Jeffrey Thompson, director of transportation for Leonardtown-based St. Mary's County Public Schools — which was not involved in the crash — told SBF that the term “crime of violence” is defined in Maryland criminal law section 14-101.
“This is the definition school systems have always used, and second degree assault is not a ‘crime of violence,’” Thompson said. “In Maryland, second degree assault covers a wide range of items. A simple tap or shove can be a second degree assault. School systems review second degree assault items if they appear on a candidate’s background check and make a case by case determination.”

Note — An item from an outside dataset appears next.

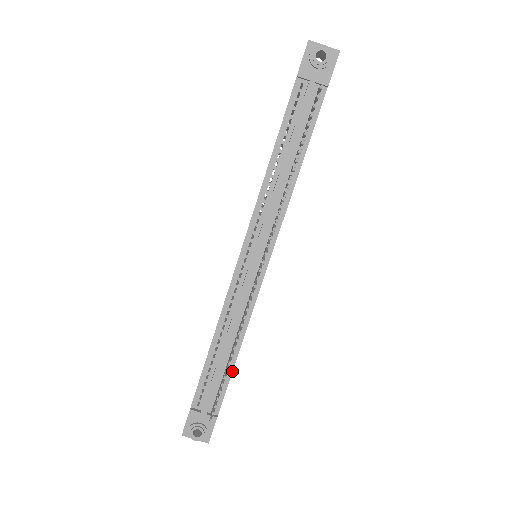
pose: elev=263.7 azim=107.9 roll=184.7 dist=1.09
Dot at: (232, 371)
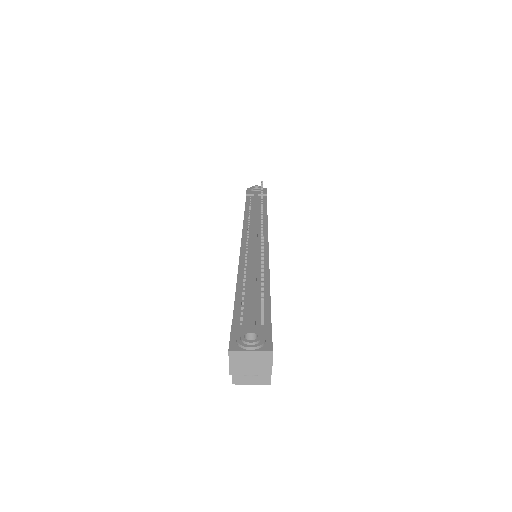
Dot at: occluded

NTSB noted in the meeting on Tuesday that the Maryland State Board of Education is slated to vote in June on new language regarding "crime of violence" disqualifications.
“Local school systems, Maryland school bus contractors, and employee groups are all opposed to the Maryland State Department of Education adding second degree assault as an automatic disqualification to state regulations pertaining to school bus drivers,” Thompson said. “No other school staff position in Maryland has second degree assault as an automatic disqualification item. Many of those positions (teachers, para-educators, counselors, nurses, administrators, etc.) have closer contact with students on a daily basis than do bus drivers.”
Thompson added that “thousands of school bus drivers across the state of Maryland do a great job every day transporting our students, and we should do more to support and applaud them, not add additional unfair requirements on them.”